Neither verb is collaboration. set gives an honest versioned store where a contested document keeps one whole version — which one is a head-reduction strategy choice, not an intent; update / diff gives recombination — trustworthy when each scope is owned, an invention when it is a fragment. The architecture decision is which of the two you mean to build — and to make it on purpose, not by reaching for whichever verb is nearest.

Choosing the grain. Owning a scope is something you do, and the lever is write granularity. diff delegates that to structural difference — it splits wherever values differ, recursively down to the leaf — so it can fragment fields that form one semantic unit. Only you know which fields are bound: a translation vector, a (min, max) pair, the components of a quaternion. Write each such unit as a single update on the unit’s path rather than letting diff pick the grain. The cost is deliberate: two concurrent edits inside one unit then collide on a shared path — one whole edit lost — instead of recombining into a value neither author wrote. For bound fields that is the trade you want: an overt, detectable loss beats a silent invention. diff is safe only where the leaves already are the atoms; otherwise prefer several targeted updates — that is how a path becomes a scope someone owns.
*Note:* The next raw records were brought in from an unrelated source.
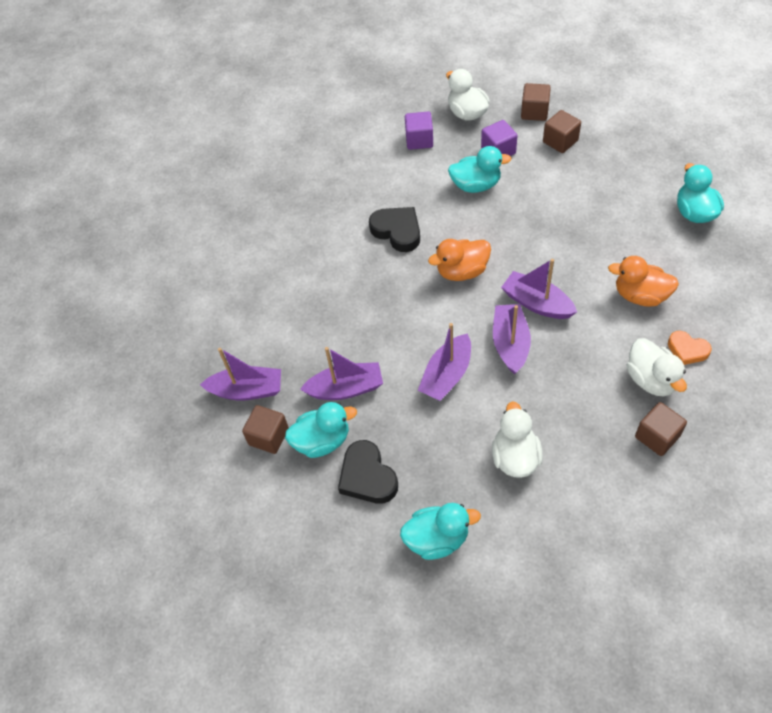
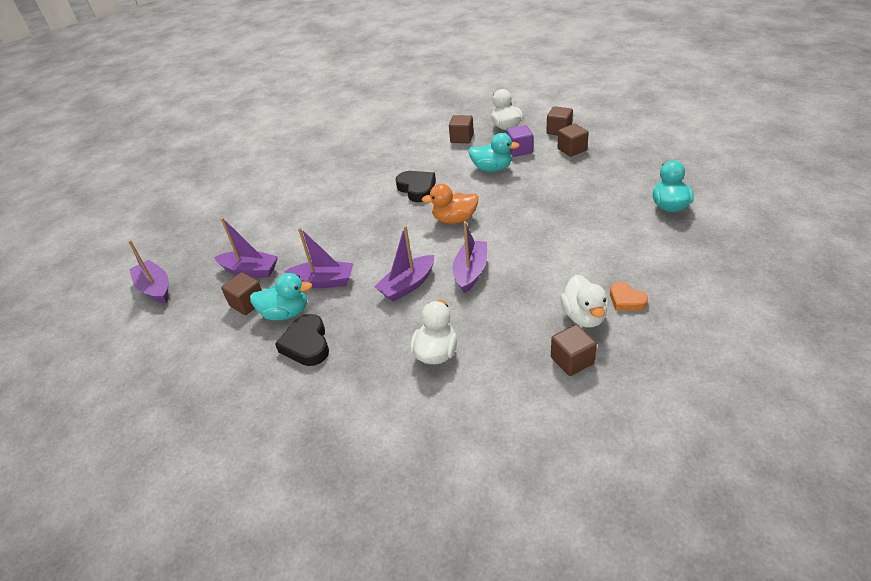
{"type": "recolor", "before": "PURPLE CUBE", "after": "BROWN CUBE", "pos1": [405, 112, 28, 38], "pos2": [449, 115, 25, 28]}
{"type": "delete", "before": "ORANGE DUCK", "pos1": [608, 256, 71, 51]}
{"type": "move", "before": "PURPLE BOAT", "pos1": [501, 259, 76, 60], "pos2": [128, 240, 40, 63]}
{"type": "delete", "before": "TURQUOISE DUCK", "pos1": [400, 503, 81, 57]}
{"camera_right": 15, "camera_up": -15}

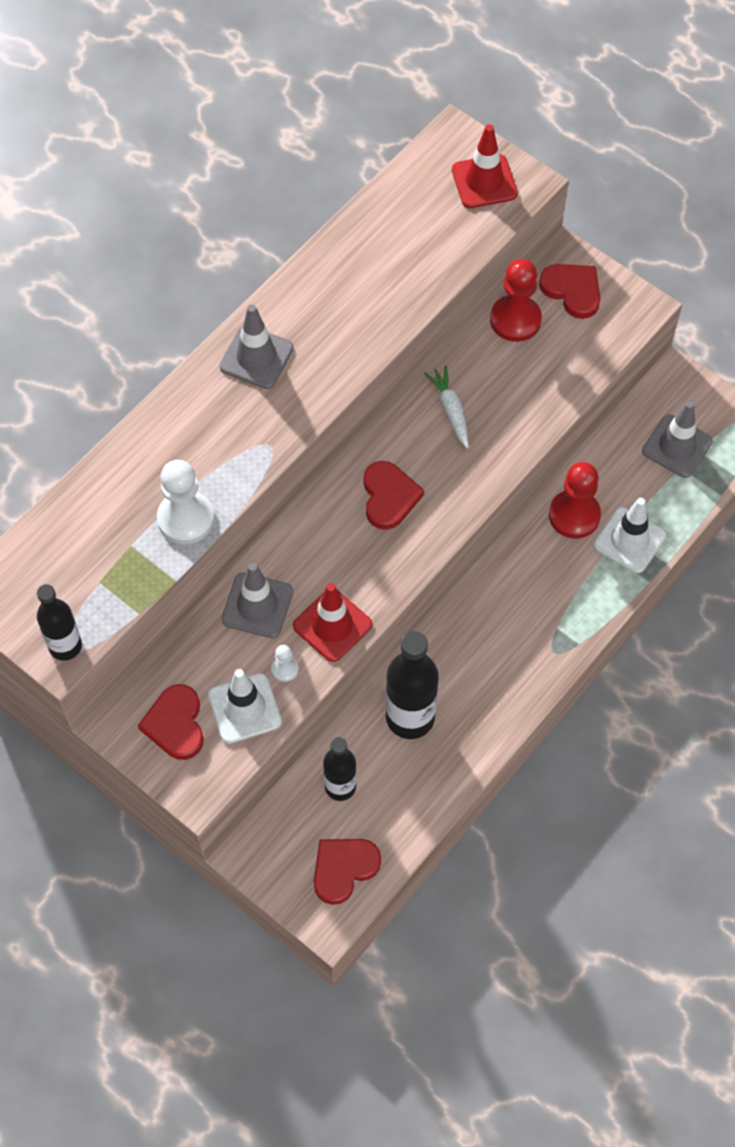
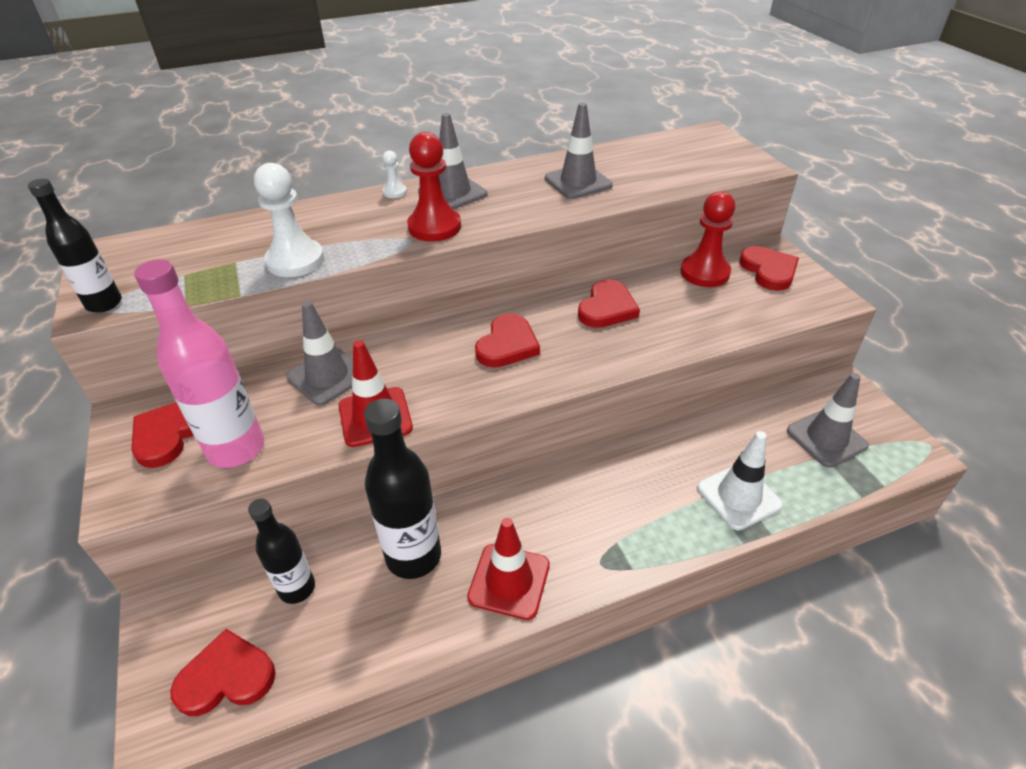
{"type": "move", "before": "RED TRAFFIC CONE", "pos1": [452, 124, 66, 84], "pos2": [467, 518, 83, 102]}
{"type": "replace", "before": "WHITE CARROT", "after": "RED HEART", "pos1": [424, 366, 45, 83], "pos2": [578, 280, 62, 48]}
{"type": "move", "before": "RED PAWN", "pos1": [549, 462, 52, 76], "pos2": [407, 132, 54, 109]}
{"type": "move", "before": "WHITE PAWN", "pos1": [271, 645, 28, 37], "pos2": [382, 150, 25, 48]}
{"type": "replace", "before": "WHITE TRAFFIC CONE", "after": "PINK BOTTLE", "pos1": [208, 669, 74, 75], "pos2": [134, 259, 130, 209]}
{"type": "insert", "after": "GREY TRAFFIC CONE", "pos2": [545, 103, 68, 96]}
{"camera_right": 30, "camera_up": -20}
Implications for `dsviper` Code¶

The contract shapes how you should write code on top of dsviper.Commit*:

Treat the post-reduction state as an import boundary. It is the symmetric equivalent of deserialized network input: structurally sound, semantically unverified.
Do not assume that every operation you build into a CommitMutableState will land. After concurrent streams are reduced, some operations may have been silently dropped because their targets disappeared.
Pick an import outcome explicitly, and name it as such. Do not let it emerge from where you happen to validate. If you find yourself reaching for Correct or Ignore in code that handles strong invariants, that is the signal to move the conversation upstream — see Cooperative Discipline.
Validate at the application boundary, which means the Commit Database output. If your domain has invariants (uniqueness, referential integrity, cross-field consistency), enforce them when consuming the state.

Summary¶

“I guarantee structural integrity. I hand you back data that is structurally sound but semantically untrusted. You re-validate it on read.”

— The Dual-Layer Contract

Whether that re-validation closes the loop is not decided here — it is decided by which mode you are in (Modes of Use). Under naturally local invariants there is nothing for reduction to break, so this contract is reference. Under defensive-by-design the application is built to tolerate the drop, and re-validation is part of that design. Under strong invariants re-validation can detect the violation but cannot rebuild the dropped intent — the gap closes only by re-architecting upstream, never by a better outcome downstream.